Is my sister jealous of me or I am jealous of her....

Canada
March 29, 2007 3:20pm CST
Ok, I know that this might sound ridiculous, but I need some advice on it... Last year, my husband was fired from his job because he attended a month long inpatient treatment center to battle his alcoholism. Just as of recently he has taken his past employer to court for wrongful dismissial. He won, and now, we are looking at getting a hefty settlement. We are currently expecting our third child, and feel that we should use this money towards a newer, and bigger vehicle. When I was discussing with my sister what kind of vechiles we had been looking at, she ripped me a new bumhole, told me that I didnt know how to spend money wisely, and then repeatedly yelled in the phone, that I was jealous of her. Quite frankly, I am the furthest thing from it. Yes, our marriage hasnt been easy, but we are human. I have two beauitful boys, I live relatively comfortably, and I have a great job... Is she the one who is jealous of me, or I am I jealous of her, and jusy cant find away to admit it...
2 people like this
4 responses
• Canada
29 Mar 07
It's hard when we hope people will be happy for us - and then they aren't. I'm sure there are many reasons why she reacted that way to your discussion, Saskmommy. Sure, she might be jealous that you're looking at a new vehicle... but, if she's saying you're jealous of HER, then I'm thinking that there's more than jealousy there. It's possible that she is not necessarily jealous but angry that you're getting something nice with what she might view as "free money." Your husband had to go through a difficult time (both in treatment and in court, I'm sure) to get that settlement but maybe your sister can only see that you're getting something that you "didn't work for"... I know a LOT of people like that.

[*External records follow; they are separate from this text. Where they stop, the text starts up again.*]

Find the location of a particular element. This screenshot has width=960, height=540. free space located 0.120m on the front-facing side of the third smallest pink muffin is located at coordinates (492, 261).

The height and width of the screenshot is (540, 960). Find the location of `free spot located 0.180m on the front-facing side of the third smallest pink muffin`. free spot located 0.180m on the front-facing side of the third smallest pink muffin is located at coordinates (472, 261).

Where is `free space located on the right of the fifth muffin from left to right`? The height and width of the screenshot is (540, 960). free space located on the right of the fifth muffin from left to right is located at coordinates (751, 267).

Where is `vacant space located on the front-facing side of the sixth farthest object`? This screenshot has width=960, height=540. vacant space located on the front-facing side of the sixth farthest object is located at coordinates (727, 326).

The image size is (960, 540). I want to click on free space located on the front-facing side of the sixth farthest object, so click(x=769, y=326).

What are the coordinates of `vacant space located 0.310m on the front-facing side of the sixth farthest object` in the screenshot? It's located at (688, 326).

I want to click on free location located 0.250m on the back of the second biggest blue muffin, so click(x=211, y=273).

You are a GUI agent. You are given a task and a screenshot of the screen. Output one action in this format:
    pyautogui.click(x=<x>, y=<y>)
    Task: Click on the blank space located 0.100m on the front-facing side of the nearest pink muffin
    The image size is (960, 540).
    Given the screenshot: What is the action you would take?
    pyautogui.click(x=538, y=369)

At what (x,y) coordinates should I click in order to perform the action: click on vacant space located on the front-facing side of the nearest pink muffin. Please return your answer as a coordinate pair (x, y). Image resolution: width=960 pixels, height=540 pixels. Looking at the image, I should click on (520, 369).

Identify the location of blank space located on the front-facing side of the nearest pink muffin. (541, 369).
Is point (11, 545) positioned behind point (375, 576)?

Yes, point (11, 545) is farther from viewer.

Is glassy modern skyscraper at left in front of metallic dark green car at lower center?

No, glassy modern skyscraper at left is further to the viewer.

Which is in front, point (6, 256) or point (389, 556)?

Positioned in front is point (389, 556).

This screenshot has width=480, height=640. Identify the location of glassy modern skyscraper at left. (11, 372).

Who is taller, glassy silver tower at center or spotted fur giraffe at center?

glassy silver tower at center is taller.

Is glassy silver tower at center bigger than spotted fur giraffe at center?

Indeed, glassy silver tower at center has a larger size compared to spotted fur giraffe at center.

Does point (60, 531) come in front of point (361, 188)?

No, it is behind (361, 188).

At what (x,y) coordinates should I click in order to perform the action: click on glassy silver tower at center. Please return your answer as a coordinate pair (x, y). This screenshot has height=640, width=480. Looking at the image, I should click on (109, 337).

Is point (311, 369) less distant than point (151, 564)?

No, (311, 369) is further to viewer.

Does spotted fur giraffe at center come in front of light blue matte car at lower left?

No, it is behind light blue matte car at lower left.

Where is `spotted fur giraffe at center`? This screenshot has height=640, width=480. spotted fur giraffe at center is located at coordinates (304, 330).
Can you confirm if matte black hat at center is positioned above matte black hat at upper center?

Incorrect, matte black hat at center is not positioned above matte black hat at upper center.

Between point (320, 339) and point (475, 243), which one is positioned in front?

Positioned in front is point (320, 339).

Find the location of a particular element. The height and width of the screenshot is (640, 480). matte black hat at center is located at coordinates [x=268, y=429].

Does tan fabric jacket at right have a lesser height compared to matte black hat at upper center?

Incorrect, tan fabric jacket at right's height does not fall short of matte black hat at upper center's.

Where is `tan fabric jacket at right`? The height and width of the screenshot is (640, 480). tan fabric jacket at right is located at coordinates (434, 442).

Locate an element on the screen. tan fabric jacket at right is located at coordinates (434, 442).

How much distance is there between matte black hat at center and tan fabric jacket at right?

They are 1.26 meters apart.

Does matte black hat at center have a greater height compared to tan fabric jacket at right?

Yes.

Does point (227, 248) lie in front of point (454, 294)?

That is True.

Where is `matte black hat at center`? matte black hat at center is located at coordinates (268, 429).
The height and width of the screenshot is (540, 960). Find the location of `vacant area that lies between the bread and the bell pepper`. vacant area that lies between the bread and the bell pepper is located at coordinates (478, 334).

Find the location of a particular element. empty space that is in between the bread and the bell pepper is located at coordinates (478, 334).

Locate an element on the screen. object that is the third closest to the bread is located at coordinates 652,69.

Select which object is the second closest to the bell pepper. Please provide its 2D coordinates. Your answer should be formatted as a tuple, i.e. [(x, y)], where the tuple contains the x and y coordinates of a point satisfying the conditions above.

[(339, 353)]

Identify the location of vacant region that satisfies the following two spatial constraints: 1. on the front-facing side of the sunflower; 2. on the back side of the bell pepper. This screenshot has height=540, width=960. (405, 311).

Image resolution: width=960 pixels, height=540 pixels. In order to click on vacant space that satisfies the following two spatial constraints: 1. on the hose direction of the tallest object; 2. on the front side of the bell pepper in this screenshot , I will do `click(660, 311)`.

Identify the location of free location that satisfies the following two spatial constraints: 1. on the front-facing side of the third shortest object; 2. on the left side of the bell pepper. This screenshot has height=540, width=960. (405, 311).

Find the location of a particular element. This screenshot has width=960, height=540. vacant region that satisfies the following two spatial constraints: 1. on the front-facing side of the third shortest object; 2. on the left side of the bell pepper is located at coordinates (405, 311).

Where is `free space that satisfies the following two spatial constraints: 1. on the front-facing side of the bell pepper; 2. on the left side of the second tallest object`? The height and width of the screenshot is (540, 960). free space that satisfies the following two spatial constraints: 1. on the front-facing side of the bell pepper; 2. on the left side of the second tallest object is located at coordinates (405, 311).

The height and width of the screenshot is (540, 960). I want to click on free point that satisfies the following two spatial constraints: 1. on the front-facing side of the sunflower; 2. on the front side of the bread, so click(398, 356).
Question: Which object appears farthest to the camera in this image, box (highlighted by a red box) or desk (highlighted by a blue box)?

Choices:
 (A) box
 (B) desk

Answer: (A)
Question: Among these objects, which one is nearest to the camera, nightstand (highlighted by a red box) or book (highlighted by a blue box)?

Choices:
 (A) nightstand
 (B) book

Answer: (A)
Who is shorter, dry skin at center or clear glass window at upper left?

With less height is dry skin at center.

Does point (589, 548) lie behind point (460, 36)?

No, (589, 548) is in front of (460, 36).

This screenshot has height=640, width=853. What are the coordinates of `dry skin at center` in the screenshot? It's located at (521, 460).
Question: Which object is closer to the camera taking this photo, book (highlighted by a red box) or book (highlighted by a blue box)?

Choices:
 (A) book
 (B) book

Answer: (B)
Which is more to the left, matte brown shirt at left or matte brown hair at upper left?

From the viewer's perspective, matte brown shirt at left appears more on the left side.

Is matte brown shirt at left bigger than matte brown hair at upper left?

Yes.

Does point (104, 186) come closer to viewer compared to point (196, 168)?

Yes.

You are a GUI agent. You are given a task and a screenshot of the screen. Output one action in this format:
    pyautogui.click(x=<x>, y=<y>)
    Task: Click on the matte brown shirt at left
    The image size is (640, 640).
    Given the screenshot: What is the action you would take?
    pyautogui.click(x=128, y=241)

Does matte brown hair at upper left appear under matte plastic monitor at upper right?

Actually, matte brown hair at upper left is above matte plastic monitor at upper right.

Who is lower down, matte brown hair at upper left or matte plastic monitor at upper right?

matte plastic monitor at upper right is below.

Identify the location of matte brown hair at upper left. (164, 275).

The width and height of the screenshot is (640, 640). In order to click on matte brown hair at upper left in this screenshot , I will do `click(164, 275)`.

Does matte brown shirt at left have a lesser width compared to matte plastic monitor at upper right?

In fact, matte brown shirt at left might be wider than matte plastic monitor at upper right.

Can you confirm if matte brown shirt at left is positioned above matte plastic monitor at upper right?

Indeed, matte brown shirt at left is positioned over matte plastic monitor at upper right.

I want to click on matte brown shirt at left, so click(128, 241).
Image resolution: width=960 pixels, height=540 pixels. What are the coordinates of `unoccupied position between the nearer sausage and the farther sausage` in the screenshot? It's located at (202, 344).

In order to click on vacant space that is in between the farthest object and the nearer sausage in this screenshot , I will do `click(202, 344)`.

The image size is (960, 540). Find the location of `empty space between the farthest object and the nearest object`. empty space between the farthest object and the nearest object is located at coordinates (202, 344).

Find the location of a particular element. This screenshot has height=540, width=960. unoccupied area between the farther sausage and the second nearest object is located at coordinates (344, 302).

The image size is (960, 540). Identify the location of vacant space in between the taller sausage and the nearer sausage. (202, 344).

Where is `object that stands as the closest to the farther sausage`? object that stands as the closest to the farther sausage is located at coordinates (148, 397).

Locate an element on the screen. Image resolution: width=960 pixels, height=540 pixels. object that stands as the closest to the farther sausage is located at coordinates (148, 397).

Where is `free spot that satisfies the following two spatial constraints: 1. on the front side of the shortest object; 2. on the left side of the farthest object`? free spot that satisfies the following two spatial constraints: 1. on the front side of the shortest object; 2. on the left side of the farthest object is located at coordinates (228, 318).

If you receive an inheritance, for example, and do something nice with it, they are upset because, if they wanted to do the same, no one would be "giving them" the money, you know? Then again, if you want to try to put this in a more positive light, maybe your sister just thought that you should be setting aside that money to get things for your new baby or to set up education savings for all of your children. Maybe she figures that the vehicle you have is fine right now and she was surprised that you weren't doing something else with the settlement. I remember, when I was with my ex, we got a mini-van. Some of his relatives came to our home for a party and it was parked in the driveway. One of them asked, "Who's van is that???" and, when I said it was ours, she just let out a sarcastic, "oh REALLY!!" and walked away in a huff. She was annoyed the whole day... and it was only because she wanted her husband to get them a van but she wanted it to be a company vehicle so they didn't have to pay for it. He wasn't successful in getting one but, somehow, she was mad at us for getting one that we had to pay for! There are just people who have trouble being happy for anyone else. (She reacted the same way when we bought a house and they were living in an apartment... the attitude really got old!) All in all, it's your husband's settlement and it's a decision to be made under your own roof as to how you spend it. You're pregnant and you don't need the stress of arguing with your sister. If you can, I'd say just let it go and be happy with whatever you decide. Good luck with it... and with your new addition :)
1 person likes this
• Canada
29 Mar 07
Thanks for the advice... I am glad to see that I am not the wonly one who is going through this, and I am glad that you didnt think I was being ridiculous on my posting. :)
1 person likes this
• United States
29 Mar 07
Well, you didn't give any reasons to why you would be jelous of her... So I dont see how you are jelous of her.. And maybe she was just having a rough day when you told her about getting a new car and she took it out on you. I don't know.. Of what you are asking I would have to say that your sister is jelous of you becuase you are getting a new car.
1 person likes this
• Canada
29 Mar 07
That is what I thought !:)
1 person likes this
• United States
30 Mar 07
Well to start sisters are very competitive anyways and it sounds like you are close in age to still be arguing over such minor events in your lives. Whether she is jealous of you are she thinks you are jealous of her it does not matter what matters is that you are happy with your life and doing what pleases you. Always remember you cannot change that you don't control and the best we can do is accept that you will not agree on this issue and move on. Your sister will always be your sister and sometimes you will not agree on issues, but what will always be the same is that your love for her cause no matter what she will always be your sister. ~ Take Care ~
1 person likes this
• Canada
8 May 07
Well it is calle dsibling rivalry had adn still have it with my sibs alwasy want what they have always want to be doing what they are doing. Alss you can do is try to be mature abotu it and be happy for them that worked for me.